No. However, if you're interested in implementing it, I would start with the batch training mode and just replace the "_take_step_in_env" call with some parallelized implementation.
I'm not planning on adding this any time soon, though I've been talking with some people at Berkeley who might be interested in doing this, either as part of this repo or separately. PRs would also be welcomed, and if you're interested in this let me know.
I'm going to re-open this and label it as a enhancement request. Though like I said, I probably won't get around to it any time soon.
Is there any progress on this?
@bycn You can check how I implemented it here: https://github.com/richardrl/rlkit-relational/blob/master/rlkit/torch/optim/mpi_adam.py
Thanks for the reply—actually, I ended up realizing I'm looking for parallelized sampling, not parallelized consumption.

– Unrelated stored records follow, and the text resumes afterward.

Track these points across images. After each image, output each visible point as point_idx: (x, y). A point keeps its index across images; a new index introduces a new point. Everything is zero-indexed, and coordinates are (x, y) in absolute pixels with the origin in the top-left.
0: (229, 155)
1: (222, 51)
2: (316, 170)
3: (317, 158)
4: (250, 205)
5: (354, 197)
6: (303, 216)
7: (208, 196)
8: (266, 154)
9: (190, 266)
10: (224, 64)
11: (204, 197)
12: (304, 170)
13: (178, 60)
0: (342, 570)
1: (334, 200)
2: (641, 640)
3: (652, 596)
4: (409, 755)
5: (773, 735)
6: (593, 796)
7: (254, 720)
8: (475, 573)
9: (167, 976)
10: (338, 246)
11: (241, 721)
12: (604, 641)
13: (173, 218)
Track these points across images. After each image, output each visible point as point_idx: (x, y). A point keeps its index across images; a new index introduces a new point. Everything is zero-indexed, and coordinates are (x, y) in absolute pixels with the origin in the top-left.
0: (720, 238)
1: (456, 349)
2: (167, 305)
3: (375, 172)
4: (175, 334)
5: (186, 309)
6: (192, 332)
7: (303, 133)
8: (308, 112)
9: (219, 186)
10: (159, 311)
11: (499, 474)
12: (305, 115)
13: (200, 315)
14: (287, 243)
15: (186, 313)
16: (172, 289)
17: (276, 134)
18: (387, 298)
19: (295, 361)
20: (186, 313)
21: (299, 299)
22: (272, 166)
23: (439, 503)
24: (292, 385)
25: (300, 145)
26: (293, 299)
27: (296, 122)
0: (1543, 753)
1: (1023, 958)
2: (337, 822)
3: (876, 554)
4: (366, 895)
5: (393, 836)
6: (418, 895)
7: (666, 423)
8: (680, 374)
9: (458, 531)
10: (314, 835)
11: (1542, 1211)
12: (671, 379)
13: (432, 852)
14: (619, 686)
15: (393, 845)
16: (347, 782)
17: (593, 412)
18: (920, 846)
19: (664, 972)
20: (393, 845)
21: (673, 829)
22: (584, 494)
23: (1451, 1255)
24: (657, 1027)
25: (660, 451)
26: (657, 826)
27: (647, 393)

@bycn Parallel sampling is also implemented. Check how "num_parallel_processes" is used here: https://github.com/richardrl/rlkit-relational/blob/master/examples/relationalrl/train_pickandplace1.py
It's unclear to me how parallel sampling is implemented here without vectorized environments, i.e., like https://stable-baselines.readthedocs.io/en/master/guide/vec_envs.html. Can you explain the approach?
I don't know what the vectorized environments are doing, but I am simply starting a Mujoco instance in multiple threads with a local replay buffer in each thread, sampling each environment to fill the local replay buffer, computing the gradient, and then taking the average of the gradient in the optimizer file you see above.
If you have further questions about my implementation, feel free to open an issue in that repo.